+++ Passage for review +++

As noted below, recent case law draws a distinction between the factual question of voluntariness and the question of whether a consent or other evidence has been tainted or arrived at by exploitation of an unlawful search or seizure.

The evidence failed to show that Michelle Lindgren's consent to search the house was given freely and voluntarily. In view of the court's ruling below that defendant's consent was tainted, the court need not address the legal significance, if any, of a lack of consent to search the house by Mrs. Lindgren.

Defendant nevertheless argues that any consent was tainted by the officers' prior unlawful conduct. As the Tenth Circuit has explained:

When a consensual search follows a Fourth Amendment violation, the government must prove both (1) that the consent was voluntary under the totality of the circumstances, and (2) that there was "a break in the causal connection between the illegality and the evidence thereby obtained." United States v. Melendez-Garcia, 28 F.3d 1046, 1053 (10th Cir.1994) (internal citations, quotation, and footnote omitted). "Although the two requirements will often overlap to a considerable degree, they address separate constitutional values and they are not always coterminous." Id. at 1054. "We require the government to demonstrate that any taint of an illegal search or seizure has been purged or attenuated not only because we are concerned that the illegal seizure may affect the voluntariness of the defendant's consent, but also to effectuate the purposes of the exclusionary rule."
United States v. Fox, 600 F.3d 1253, 1257 (10th Cir. 2010). The critical question insofar as the exclusionary rule is concerned is whether the evidence objected to has been obtained through exploitation of the unlawful conduct or instead was obtained by means sufficiently distinguishable to be "purged of the primary taint." Wong Sun v. United States, 371 U.S. 471, 487-88 (1963). See also Florida v. Royer, 460 U.S. 491,

Whether the taint of an illegal search or seizure has been severed or dissipated is analyzed under the factors in Brown v. Illinois, 422 U.S. 590 (1975): 1) the temporal proximity between the police illegality and the consent to search ; 2) the presence of intervening circumstances; and particularly 3) the purpose and flagrancy of the official misconduct. Melendez-Garcia, 28 F.3d at 1054.

+++ Material for this task +++

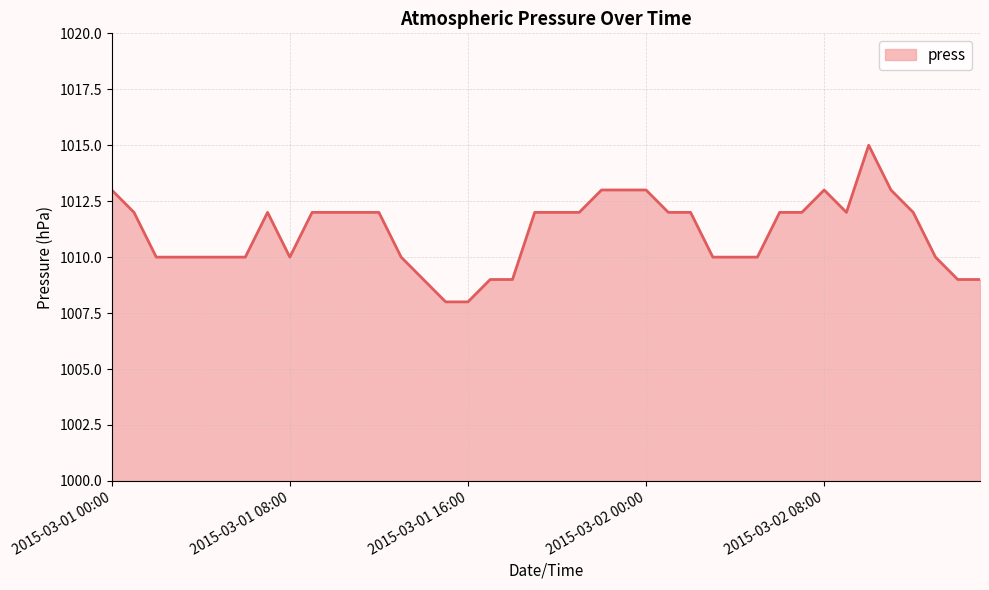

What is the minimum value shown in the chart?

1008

+++
+++ Material for this task +++

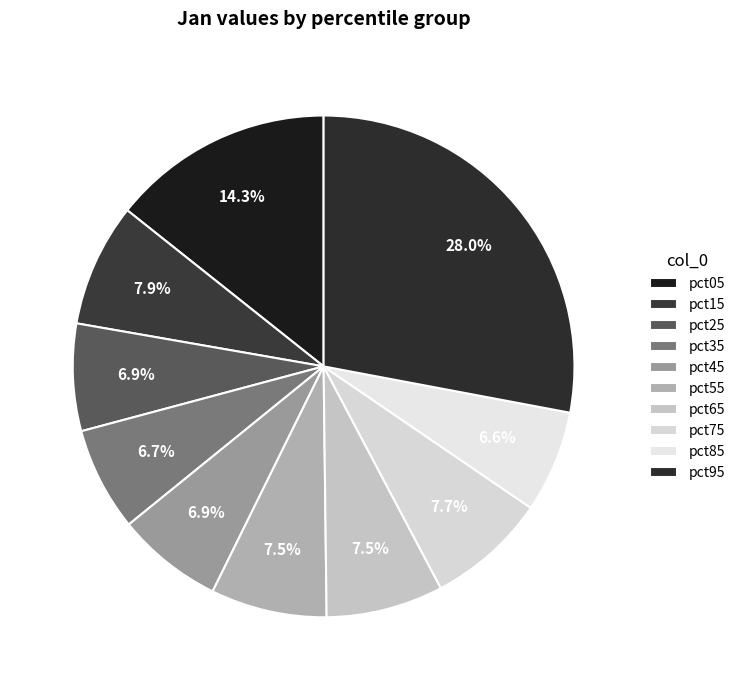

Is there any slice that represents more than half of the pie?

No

+++
+++ Material for this task +++

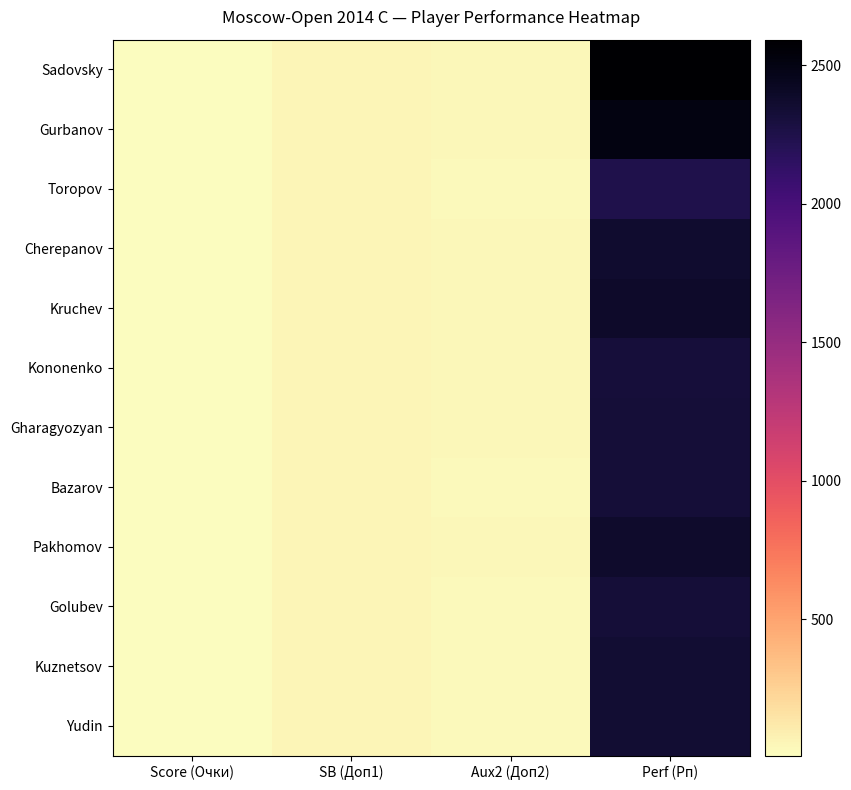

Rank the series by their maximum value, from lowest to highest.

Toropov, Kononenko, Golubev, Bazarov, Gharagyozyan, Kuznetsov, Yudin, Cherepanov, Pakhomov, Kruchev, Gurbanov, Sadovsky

+++

Actions to take:
(a) From the entries, output the lines between the one holding "Rank the series" and the one holding "Kruchev, Gurbanov, Sadovsky", inclusive, unchanged.
(b) Carry the passage on consent searches forward from its final sentence.
The entries are unrelated to the passage on consent searches.

Responses to the exercise:
(a)
Rank the series by their maximum value, from lowest to highest.

Toropov, Kononenko, Golubev, Bazarov, Gharagyozyan, Kuznetsov, Yudin, Cherepanov, Pakhomov, Kruchev, Gurbanov, Sadovsky

(b)
After considering the Brown factors, the court must conclude the Government has not met its "heavy burden" (United States v. Fox, 600 F.3d 1253, 1259 (10th Cir. 2010)) of showing a sufficient break in the causal connection between the illegal seizure of the defendant and his granting of consent to search.

The evidence shows defendant gave consent within an hour or so of being unlawfully seized. He was in custody the entire time from the initial seizure until he gave consent. Cf. Brown v. Illinois, 422 U.S. at 604 (statement suppressed where it was separated from unlawful arrest by less then two hours); United States v. Fox, 600 F.3d 1253, 1260 (10th Cir. 2010). The first Brown factor weighs against any finding that the taint was dissipated.

The second Brown factor examines whether there were any intervening circumstances. Examples that tend to sever the connection between illegal conduct and the discovery of evidence include carefully explaining a consent form and advising an individual of the right to withhold consent, release from custody, an appearance before a magistrate, or consultation with an attorney. Fox, 600 F.3d at 1261.

The only claim of intervening circumstance here is the Government's assertion that defendant was given and waived his Miranda rights, and perhaps also that the consent form was clearly explained to him. While the giving of Miranda rights is an important consideration, under these circumstances it is not enough to sever the causal connection between the illegal seizure of the defendant and his consent. See Kaupp v. Texas, 538 U.S. 626, 633 (2003) (State's reliance upon the giving of Miranda warnings was not sufficient to purge taint); Taylor v. Alabama, 457 U.S. 687 (1982) (taint of illegal arrest was not dissipated by circumstances, including giving of Miranda warnings); Brown v. Illinois, 422 U.S. at 603 ("Miranda warnings, alone and per se, cannot always ... break, for Fourth Amendment purposes, the causal connection between the illegality and [a] confession.").

As these Supreme Court cases suggest, merely informing the defendant of his rights without any other event to mitigate the impact of an unlawful arrest and detention is unlikely to qualify as an intervening circumstance. Brown, 422 U.S. at 602 ("If Miranda warnings, by themselves, were held to attenuate the taint of an unconstitutional arrest, regardless of how wanton and purposeful the Fourth Amendment violation, the effect of the exclusionary rule would be substantially diluted."). Similarly, the fact that the consent form was explained to defendant under these circumstances does not demonstrate a significant break from the unlawful detention.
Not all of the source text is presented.